Interestingly, however, whenever I have sent in sections of
the book as separate stories, they have been accepted and published in
magazines, no revisions asked for.
I know my work is decent, current, and fits in with what is
being read. How does one jump this huge chasm between finished project and
marketed product?
The person who had published my first story offered to come
out with a kindle edition of my book. Of course, I have agreed. However, that
constellation is still ornery, and of late, my queries are ignored. I wonder
about the value that these two experiences are supposed to convey to me, but I
remain at a loss. It definitely does not hearten me to know that Moby Dick was rejected 75 times.
I have read hundreds
of blogs and articles on composing the perfect query letter, choosing the right
literary agencies, paying attention to the kind of material on the market, and followed
a myriad of other advice. I have tried many variants and forms of query letters.
I pay attention to agents that represent writers I like and whose topics match
mine. These pieces of wisdom and logic assure me that agents are
interested in accepting and marketing my work; after all, that is how they make
money.
Perhaps then, the ones I tried are independently rich.
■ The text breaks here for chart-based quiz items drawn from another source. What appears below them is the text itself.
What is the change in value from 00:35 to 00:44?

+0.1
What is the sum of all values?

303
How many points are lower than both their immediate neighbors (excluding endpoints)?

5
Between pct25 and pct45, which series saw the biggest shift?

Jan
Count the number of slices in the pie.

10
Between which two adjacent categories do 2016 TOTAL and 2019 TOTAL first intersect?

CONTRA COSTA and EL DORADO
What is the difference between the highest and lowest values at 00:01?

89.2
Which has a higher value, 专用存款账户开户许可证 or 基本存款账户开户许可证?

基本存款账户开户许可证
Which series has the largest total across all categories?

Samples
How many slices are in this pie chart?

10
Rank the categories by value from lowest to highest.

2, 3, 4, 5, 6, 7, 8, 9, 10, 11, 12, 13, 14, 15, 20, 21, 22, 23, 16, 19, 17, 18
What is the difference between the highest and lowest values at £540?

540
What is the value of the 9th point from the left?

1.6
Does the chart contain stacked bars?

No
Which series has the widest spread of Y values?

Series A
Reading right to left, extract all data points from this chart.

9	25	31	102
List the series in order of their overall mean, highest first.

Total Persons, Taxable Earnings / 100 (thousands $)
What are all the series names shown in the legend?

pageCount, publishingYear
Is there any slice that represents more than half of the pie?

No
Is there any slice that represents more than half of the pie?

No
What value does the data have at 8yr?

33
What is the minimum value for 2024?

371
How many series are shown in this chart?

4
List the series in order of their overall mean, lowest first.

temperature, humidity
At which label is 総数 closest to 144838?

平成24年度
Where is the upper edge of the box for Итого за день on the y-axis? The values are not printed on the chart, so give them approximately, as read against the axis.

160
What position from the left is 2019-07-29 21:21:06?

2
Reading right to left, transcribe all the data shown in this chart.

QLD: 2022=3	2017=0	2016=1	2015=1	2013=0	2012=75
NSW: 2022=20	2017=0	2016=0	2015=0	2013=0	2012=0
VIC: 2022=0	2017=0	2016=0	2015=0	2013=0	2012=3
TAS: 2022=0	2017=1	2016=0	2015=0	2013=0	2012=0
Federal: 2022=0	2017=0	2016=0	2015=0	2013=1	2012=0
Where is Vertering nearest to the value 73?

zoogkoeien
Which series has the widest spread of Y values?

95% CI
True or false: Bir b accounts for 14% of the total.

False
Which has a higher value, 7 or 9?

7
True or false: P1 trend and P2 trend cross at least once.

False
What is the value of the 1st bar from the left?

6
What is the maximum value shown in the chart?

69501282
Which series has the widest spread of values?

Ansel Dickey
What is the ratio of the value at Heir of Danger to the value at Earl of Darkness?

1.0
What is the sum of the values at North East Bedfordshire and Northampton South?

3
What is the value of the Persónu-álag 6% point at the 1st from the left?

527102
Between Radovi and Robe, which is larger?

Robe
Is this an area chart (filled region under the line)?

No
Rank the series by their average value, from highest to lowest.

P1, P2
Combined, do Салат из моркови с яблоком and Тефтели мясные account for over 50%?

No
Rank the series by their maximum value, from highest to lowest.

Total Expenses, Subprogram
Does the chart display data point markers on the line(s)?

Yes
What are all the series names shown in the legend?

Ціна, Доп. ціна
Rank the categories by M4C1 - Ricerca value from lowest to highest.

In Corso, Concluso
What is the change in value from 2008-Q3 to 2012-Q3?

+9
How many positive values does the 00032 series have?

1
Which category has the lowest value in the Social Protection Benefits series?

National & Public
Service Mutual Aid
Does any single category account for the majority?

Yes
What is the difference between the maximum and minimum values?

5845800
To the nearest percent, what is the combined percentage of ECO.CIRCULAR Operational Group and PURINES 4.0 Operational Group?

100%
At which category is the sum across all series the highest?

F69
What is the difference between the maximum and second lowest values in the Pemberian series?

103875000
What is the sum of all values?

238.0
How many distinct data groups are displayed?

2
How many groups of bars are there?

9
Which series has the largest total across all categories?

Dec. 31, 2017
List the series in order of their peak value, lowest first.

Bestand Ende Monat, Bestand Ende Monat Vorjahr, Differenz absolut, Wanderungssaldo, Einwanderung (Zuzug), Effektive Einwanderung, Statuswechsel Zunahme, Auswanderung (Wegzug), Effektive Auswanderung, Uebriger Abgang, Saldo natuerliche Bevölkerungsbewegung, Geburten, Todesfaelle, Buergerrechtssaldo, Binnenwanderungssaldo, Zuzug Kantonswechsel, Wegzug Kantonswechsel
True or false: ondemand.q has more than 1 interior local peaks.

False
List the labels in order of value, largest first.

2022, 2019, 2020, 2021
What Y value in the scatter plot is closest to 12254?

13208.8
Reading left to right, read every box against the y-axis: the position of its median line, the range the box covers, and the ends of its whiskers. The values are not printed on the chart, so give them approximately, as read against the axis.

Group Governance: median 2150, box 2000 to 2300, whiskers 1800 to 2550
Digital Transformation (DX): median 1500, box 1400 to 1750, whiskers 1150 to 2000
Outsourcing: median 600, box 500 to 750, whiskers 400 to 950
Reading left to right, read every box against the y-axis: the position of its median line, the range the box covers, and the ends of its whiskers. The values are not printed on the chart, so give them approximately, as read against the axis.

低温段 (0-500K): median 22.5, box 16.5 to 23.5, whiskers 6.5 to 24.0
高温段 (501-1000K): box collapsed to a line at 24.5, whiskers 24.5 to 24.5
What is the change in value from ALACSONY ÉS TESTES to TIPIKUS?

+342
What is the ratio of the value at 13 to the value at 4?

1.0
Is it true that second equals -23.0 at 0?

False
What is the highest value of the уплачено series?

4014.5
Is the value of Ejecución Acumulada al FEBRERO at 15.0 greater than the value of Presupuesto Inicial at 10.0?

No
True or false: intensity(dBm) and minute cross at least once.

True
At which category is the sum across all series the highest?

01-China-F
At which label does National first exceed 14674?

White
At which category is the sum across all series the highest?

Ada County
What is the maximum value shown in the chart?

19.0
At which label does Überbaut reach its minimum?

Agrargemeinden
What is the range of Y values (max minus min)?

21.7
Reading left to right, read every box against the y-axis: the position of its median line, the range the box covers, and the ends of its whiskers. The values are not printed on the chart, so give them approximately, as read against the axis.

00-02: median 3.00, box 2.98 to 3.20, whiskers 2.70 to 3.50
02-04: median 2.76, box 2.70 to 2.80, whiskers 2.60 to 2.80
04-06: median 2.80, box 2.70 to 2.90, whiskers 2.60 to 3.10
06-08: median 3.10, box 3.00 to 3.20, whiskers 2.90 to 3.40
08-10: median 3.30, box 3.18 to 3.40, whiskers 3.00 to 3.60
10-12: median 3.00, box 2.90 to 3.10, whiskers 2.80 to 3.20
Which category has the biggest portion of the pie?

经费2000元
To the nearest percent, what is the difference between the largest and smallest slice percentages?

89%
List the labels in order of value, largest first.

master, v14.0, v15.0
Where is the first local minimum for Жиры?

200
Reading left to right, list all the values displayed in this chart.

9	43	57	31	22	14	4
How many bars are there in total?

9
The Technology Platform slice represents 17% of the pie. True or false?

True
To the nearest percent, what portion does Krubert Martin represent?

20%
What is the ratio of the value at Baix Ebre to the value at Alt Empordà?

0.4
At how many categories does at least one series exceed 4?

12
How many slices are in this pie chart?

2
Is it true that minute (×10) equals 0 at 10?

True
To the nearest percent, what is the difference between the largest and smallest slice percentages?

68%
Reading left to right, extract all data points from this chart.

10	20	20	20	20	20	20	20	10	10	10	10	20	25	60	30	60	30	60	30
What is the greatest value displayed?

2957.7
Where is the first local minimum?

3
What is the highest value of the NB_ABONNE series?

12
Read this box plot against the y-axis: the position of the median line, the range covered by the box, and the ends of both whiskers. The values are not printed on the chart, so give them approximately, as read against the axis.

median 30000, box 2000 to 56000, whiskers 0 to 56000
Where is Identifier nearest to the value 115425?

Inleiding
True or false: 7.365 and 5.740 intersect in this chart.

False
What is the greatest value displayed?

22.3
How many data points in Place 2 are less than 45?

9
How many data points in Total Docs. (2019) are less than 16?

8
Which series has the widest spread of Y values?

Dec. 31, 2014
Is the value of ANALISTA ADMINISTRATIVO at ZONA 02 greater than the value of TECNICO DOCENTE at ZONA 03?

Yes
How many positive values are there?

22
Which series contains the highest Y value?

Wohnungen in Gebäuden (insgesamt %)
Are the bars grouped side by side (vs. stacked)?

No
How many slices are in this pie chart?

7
Perhaps I need to be independently rich and self-advertise, self-market,
self-publish, self-sell, and self-buy. After all, I write for myself, not
anyone else! Alas, my rather ordinary and modest circumstances, combined with
my total and complete cluelessness about this process will allow no such
indulgence.
My writer friend and I have agreed that it is time for us to
find a proper agent for our finished projects. Of course, we have no idea how
to land one. On Facebook, I see thousands of prompts that promise to stir the
Muse. Many articles offer advice about how to keep writing, the importance of
it. There are suggestions about places an aspiring wordsmith could disappear
to, places as impossibly beautiful as a poem from a star.
I don’t think that these articles understand: I write and
will continue to write because I have no choices. Inspiration is not my
problem. I do not need an ivory tower to write; my sofa is quite adequate. Finishing
projects is not my problem. Accepting criticism and fixing bleeding paragraphs
is also not my problem, and neither is respecting deadlines.
If only I had a spell that moved constellations! If my patient
reader commands such a spell . . . However, I realize that it would be asking
for much too much to share it, like asking to spare an internal organ. I do not
command the words that could frame such a thing properly.
This post goes out in hopes that it will stir the stubborn
stars; perhaps, lounging and floating Vishnu-like on the Milky-Way, they might
read this to idle an hour by and deign to twinkle kindly.